Fears grow over YU vote as Europe steps in
BELGRADE, Sep 19, 2000 -- (Reuters) Europe offered Serbs a new carrot on Monday to vote down their long-term leader Slobodan Milosevic, but his domestic foes said he might cancel the September 24 elections.
Opinion polls indicate the Democratic Opposition of Serbia bloc led by Vojislav Kostunica has more support than Milosevic, presenting the first serious challenge in a decade in power.
In Brussels, the European Union sought to buttress that lead by offering to lift sanctions imposed over Belgrade's role in the violent break-up of Yugoslavia if Milosevic is replaced.
Kostunica has pledged to bring Yugoslavia back into Europe if he comes to power. But he says Milosevic cannot just be voted out and will either rig the result or cancel the election.
"There is a scenario that the elections won't be held," he told a rally on Sunday evening. "I have no idea how a peaceful transfer of power could come about."
Government officials have thrown the opposition's charges right back, saying it is they, backed by NATO, who will try to steal the presidential, parliamentary and local polls all due on Sunday and then use violence to win power.

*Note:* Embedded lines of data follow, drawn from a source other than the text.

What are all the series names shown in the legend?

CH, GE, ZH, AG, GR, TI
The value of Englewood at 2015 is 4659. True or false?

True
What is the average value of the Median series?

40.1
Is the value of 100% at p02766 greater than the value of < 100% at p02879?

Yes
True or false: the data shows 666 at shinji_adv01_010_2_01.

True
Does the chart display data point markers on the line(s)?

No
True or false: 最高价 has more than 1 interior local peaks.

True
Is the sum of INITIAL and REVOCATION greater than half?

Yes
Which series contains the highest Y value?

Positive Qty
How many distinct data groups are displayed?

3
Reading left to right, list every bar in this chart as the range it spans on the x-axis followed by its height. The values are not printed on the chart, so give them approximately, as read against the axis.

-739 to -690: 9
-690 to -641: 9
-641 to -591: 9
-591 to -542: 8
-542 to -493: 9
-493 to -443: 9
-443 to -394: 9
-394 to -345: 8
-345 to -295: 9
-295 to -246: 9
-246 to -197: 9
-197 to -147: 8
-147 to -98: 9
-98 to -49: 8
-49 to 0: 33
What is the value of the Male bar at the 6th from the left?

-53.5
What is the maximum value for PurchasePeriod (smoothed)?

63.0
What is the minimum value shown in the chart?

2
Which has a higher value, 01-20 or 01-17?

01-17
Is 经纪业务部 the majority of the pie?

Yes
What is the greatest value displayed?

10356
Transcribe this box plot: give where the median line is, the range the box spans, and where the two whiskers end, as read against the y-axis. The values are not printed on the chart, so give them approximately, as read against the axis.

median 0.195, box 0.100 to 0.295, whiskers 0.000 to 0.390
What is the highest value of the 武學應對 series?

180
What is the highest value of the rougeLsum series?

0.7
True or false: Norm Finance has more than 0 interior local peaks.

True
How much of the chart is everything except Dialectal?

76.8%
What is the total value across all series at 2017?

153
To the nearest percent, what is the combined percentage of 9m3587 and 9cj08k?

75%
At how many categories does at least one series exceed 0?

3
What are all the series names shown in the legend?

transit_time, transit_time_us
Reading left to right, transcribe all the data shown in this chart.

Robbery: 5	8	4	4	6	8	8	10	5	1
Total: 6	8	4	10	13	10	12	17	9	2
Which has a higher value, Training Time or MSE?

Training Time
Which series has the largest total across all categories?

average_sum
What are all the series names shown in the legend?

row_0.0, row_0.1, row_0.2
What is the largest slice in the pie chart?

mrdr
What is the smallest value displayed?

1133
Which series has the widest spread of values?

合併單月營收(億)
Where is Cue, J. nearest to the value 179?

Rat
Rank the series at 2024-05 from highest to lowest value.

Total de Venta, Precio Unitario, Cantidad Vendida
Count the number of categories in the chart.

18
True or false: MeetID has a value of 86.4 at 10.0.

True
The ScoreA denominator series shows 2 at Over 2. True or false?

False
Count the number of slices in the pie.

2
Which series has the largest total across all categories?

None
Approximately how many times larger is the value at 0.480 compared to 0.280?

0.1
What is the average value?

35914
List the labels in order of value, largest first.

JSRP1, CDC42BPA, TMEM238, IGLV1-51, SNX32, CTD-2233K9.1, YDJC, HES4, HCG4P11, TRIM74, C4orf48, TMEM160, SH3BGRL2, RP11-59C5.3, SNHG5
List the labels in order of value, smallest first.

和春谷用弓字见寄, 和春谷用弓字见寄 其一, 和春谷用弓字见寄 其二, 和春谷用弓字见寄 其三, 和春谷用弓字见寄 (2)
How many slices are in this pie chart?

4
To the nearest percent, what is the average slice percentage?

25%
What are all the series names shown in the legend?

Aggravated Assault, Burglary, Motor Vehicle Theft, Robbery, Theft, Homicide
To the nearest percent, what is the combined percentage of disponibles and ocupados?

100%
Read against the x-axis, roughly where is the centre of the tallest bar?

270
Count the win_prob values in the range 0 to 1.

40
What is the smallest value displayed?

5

"Ever since the NATO aggression came to an end, NATO villains have been trying to persuade Serbia's opposition leaders to stand united in their quest to accomplish what NATO bombs couldn't," the pro-government Politika newspaper said, referring to last year's NATO air strikes over Kosovo.
"Even stray cats know that Kostunica is a man loyal to the New World Order...He is supported by gays and lesbians, members of various non-government and feminist organizations," it said.
EX-MINISTER ALLEGES FRAUD
A former government minister claimed to have inside information that Milosevic's party was nervous about the vote and planned to conduct its own opinion poll this week among 10,000 people to see how it was likely to go.
Former Serbian Information Minister Aleksandar Tijanic said it planned to "win" the elections by stuffing ballot boxes with hundreds of thousands of alleged votes from Kosovo Albanians - who are on voter lists but are expected to boycott the polls.
The UN administration in Kosovo said on Monday it had no word from the government on where the vote there would be held.
The former minister, who moved to Bosnia several months ago saying his life had been threatened in Belgrade, is believed to maintain contacts with the circle around Milosevic, who was indicted for war crimes in Kosovo by a UN court last year. But it was impossible to tell if his report was a genuine leak.
He said that if the government's opinion poll indicated that a Kosovo fraud would not be enough to close the gap with Kostunica, the elections would be put off. If they went ahead, the government would send in the army if protests took off.
Yugoslav army Chief of Staff Nebojsa Pavkovic called Milosevic a "courageous visionary" this weekend and said troops would prevent any "forcible power-grabbing" in the streets.
A source close to the Yugoslav military said the army had split up some of its units "in order to keep them uninformed and vulnerable to manipulation".
"Some garrisons have been moved from the barracks and cut off from all sources of information so that they are not tempted to think differently (from the ruling parties)," the source, who declined to be named, told Reuters.
Vojislav Mihailovic of the Serbian Renewal Movement, who is also challenging Milosevic for the presidency, saw trouble ahead. "They can provoke a major incident or a series of incidents on September 24, declare the elections irregular and stop them," he told a rally in Kragujevac, southern Serbia.